● **Extracto del documento**
================================

Odio la ciudad que hoy tenemos: apática, insegura, sin compromiso ni magia.

Odio la ciudad que hoy tenemos. Como odia una persona a alguien que siempre ha amado y que ahora prefiere detestar para soportar su ausencia. Siento pena y dolor cada vez que salgo a sus calles y veo trancones, ladrones, carros ocupando el espacio indebido, transeúntes caminando por donde no es permitido y niños trabajando en los semáforos. Entre otras cosas.
Pero no siempre la odié. Crecí escuchando que el mejor español se hablaba acá y que no había un tamal con chocolate más rico en alguna otra parte. Pasé mi niñez y juventud viendo fotos y videos que mostraban las calles de chapinero y de la carrera séptima con sus viejas casonas republicanas; viejos con sombrero y corbata leyendo el periódico mientras esperaban un tranvía, y mujeres y niños bien arropados paseando con tranquilidad.
Se prefería el ajiaco, se tocaba el piano y en algunas reuniones aún se bailaba el pasillo; se sentía la herencia de los Caros, Cuervos, Pombos y Silvas (y así se cantaba en los colegios). No éramos distrito especial aún, pero éramos una ciudad grande que crecía todos los días.
Era una Bogotá distinta, romántica. Todos podían ser bogotanos: rolos, costeños, caleños, llaneros, pastusos y paisas. No importaba. El que pisaba Bogotá huyendo de la violencia o por voluntad propia tenía la opción de sentirse bogotano.

================================

● **Entradas aportadas**
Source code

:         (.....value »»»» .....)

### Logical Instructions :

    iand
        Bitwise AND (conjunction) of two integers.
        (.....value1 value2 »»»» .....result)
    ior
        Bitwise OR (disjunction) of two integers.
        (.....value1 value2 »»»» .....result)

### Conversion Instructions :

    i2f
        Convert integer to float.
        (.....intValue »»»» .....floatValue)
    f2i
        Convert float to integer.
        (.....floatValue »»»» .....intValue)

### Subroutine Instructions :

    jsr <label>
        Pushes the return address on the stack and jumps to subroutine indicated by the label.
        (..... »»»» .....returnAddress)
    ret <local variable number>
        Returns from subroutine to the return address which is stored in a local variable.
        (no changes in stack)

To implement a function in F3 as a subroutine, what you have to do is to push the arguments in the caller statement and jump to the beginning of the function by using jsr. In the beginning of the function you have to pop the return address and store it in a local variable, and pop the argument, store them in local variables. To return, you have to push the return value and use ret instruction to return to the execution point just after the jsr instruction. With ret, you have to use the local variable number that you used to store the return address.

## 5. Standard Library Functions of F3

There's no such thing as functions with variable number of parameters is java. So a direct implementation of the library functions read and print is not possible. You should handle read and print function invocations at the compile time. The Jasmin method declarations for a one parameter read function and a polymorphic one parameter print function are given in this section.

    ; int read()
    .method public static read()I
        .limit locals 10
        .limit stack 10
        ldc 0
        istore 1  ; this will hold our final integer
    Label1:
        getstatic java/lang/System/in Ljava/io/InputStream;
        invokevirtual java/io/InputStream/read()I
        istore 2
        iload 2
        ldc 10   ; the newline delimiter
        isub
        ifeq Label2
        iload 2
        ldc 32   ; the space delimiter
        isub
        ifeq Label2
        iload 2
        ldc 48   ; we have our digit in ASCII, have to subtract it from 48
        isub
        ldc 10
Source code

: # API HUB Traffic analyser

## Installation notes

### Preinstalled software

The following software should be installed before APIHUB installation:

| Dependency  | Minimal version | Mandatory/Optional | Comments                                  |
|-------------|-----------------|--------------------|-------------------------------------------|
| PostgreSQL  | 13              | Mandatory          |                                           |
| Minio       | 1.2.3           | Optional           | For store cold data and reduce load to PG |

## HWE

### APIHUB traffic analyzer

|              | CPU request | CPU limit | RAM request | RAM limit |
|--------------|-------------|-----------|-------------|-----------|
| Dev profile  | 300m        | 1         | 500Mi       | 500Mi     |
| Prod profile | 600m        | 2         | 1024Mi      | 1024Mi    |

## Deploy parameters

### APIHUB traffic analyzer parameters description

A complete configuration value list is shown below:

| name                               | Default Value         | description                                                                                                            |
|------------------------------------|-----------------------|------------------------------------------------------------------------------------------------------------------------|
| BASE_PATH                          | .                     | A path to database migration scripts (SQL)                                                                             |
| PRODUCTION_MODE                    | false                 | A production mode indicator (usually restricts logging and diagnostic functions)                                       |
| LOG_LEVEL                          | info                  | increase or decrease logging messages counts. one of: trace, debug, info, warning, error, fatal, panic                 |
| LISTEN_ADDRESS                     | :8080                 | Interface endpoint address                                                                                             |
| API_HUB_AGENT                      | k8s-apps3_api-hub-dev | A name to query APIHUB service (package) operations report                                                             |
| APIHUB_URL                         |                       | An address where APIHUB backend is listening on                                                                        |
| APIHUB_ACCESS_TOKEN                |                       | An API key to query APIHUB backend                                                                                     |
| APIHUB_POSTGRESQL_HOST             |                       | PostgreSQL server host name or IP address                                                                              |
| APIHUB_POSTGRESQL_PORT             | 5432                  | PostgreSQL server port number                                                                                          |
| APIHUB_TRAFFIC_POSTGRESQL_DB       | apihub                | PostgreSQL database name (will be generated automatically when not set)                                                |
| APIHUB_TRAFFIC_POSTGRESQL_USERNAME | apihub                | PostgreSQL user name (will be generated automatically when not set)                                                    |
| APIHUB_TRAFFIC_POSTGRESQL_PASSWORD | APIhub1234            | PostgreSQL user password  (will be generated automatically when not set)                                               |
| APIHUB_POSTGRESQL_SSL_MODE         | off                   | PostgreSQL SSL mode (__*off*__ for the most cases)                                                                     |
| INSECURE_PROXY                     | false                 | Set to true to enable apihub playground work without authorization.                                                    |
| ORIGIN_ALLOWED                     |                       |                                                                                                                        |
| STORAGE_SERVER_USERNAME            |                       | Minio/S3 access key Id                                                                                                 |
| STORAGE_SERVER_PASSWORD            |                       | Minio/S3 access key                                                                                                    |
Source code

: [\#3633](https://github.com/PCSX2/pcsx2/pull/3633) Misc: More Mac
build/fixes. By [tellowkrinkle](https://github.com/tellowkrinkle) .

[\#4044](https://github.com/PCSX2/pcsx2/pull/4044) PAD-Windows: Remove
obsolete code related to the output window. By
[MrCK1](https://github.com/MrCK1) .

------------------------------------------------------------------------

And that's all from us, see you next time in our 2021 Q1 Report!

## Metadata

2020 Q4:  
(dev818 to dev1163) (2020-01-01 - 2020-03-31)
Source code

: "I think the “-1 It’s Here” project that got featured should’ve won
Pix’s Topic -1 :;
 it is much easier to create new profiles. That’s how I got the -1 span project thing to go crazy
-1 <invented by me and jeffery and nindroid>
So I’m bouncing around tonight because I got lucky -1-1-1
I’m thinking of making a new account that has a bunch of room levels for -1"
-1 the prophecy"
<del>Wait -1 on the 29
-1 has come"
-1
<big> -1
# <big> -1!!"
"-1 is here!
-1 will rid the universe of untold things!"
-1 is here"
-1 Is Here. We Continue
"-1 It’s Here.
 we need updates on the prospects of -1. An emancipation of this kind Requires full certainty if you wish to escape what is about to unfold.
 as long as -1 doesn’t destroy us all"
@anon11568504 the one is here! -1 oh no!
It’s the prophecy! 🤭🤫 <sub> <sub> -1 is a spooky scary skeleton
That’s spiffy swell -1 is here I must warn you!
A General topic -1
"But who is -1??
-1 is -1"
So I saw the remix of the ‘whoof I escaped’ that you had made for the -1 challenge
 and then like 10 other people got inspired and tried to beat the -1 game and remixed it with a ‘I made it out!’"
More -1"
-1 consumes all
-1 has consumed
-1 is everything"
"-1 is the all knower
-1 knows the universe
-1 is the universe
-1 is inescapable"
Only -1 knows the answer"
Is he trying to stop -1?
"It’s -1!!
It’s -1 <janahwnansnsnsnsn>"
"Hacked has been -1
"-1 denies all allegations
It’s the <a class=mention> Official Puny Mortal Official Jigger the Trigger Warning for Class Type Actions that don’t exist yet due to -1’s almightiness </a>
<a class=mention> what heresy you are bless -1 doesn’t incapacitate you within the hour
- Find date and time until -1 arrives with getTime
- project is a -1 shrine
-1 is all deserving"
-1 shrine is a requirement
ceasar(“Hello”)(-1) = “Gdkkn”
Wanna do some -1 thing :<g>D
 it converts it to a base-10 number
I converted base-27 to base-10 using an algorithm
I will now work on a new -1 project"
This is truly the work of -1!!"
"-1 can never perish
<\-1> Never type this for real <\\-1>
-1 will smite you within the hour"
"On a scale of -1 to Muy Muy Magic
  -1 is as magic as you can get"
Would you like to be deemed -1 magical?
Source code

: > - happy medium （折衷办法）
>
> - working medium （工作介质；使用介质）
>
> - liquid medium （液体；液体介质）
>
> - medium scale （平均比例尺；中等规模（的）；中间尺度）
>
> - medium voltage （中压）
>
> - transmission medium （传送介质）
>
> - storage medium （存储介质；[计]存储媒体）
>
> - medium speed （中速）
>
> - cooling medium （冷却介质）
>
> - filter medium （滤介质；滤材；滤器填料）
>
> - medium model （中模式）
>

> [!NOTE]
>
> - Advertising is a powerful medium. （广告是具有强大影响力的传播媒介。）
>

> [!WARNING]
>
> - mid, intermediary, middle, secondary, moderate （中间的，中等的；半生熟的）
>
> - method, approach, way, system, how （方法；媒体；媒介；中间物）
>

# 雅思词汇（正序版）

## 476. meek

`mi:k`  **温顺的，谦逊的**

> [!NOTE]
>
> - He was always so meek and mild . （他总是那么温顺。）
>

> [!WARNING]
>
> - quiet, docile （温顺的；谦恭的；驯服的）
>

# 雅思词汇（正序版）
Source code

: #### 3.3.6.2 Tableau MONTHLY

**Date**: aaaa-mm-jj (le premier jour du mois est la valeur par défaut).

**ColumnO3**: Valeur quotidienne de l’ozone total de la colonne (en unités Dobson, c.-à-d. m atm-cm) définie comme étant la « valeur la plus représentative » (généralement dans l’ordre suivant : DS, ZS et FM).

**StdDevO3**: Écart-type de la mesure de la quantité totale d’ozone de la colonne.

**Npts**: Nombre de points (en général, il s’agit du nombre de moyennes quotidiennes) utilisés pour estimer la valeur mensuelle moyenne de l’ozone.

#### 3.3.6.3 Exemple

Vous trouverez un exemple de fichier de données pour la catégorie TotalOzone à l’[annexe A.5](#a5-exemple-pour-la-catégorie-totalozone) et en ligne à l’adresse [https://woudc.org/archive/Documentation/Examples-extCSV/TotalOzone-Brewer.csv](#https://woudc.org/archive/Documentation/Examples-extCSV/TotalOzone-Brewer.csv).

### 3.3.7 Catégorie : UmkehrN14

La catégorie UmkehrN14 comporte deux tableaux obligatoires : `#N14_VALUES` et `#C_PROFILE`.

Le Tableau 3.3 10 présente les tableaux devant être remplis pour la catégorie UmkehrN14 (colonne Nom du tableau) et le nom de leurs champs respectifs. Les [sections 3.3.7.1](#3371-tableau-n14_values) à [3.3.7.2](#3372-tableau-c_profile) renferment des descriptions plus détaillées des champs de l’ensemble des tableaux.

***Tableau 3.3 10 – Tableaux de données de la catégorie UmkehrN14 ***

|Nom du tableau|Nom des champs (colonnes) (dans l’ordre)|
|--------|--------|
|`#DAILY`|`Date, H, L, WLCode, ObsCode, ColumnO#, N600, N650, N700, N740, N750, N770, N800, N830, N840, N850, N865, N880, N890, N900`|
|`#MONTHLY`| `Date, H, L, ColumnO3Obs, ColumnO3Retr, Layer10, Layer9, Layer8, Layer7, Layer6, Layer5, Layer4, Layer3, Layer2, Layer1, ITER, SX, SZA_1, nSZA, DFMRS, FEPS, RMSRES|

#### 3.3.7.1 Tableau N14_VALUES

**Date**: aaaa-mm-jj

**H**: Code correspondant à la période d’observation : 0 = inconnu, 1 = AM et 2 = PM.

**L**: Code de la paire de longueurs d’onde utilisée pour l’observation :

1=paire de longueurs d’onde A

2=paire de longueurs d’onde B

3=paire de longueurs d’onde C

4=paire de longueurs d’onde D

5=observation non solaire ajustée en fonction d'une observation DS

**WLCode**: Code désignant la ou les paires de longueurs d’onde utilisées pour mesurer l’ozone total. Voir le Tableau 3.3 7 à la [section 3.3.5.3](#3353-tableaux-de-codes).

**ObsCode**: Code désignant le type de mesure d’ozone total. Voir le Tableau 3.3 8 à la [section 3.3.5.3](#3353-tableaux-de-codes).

================================

● **Consigna de trabajo A**
¿Puedes transcribir del texto sobre Bogotá el pasaje entre "Pero no siempre" y "todos los días.", ambos incluidos?
● **Consigna de trabajo B**
¿Puedes continuar el texto sobre Bogotá a partir de su última oración?
Los ítems no hacen falta para nada.

● **Resultado A**
Pero no siempre la odié. Crecí escuchando que el mejor español se hablaba acá y que no había un tamal con chocolate más rico en alguna otra parte. Pasé mi niñez y juventud viendo fotos y videos que mostraban las calles de chapinero y de la carrera séptima con sus viejas casonas republicanas; viejos con sombrero y corbata leyendo el periódico mientras esperaban un tranvía, y mujeres y niños bien arropados paseando con tranquilidad.
Se prefería el ajiaco, se tocaba el piano y en algunas reuniones aún se bailaba el pasillo; se sentía la herencia de los Caros, Cuervos, Pombos y Silvas (y así se cantaba en los colegios). No éramos distrito especial aún, pero éramos una ciudad grande que crecía todos los días.

● **Resultado B**
Un 9 de abril descubrimos que no éramos tan grandes ni tan nobles. Quemamos nuestros propios edificios, iglesias y el tranvía, el comercio fue saqueado y cientos de paisanos quedaron esparcidos por las calles. La historia de Bogotá quedaba dividida nuevamente.
Hasta ahí lo que leí de pequeño en los libros: eran historias bonitas y tristes, pero eran las historias de la ciudad que seguía amando.
Luego llegaron otros tiempos. Vi con alegría a los mimos tomándose las esquinas para ayudar a las personas a cruzar las avenidas; un señor chistoso de barba, pero sin bigote, salía en los noticieros mostrándoles una tarjeta roja, con un dedo pulgar hacia abajo, a quienes se portaban mal. También andaba con una pirinola de arriba abajo diciéndonos que solo salíamos adelante si todos ayudábamos. Y le creímos.
Otro señor después nos enseñó que el espacio público se debía respetar y que era mejor usar la bicicleta que el carro. También le creímos.
Pero tuvimos otros gobernantes, otra generación nacía en Bogotá y muchos problemas se nos vinieron encima. Cómo podía seguir amando a una ciudad que había cambiado tanto, que era diferente a esa Bogotá que cristalicé –en una especie de amor stendhaliano– cuando escuchaba sus historias. Cómo podía sentir lo mismo por esa ciudad que permitió que se la robaran, que se volvió tan egoísta y que alejó cualquier sentimiento de pertenencia.
Odio la ciudad que hoy tenemos: apática, insegura, sin compromiso ni magia; con carencia de entusiasmo y exceso de desconfianza. Quiero que nos devuelvan a la Bogotá que vi hace muchos años y la que de niño me hacía gritar con emoción las últimas líneas de su himno: ¡Bogotá! ¡Bogotá! ¡Bogotá! y que en el estadio algunos domingos alternábamos por ¡Santa Fe! ¡Santa Fe! ¡Santa Fe!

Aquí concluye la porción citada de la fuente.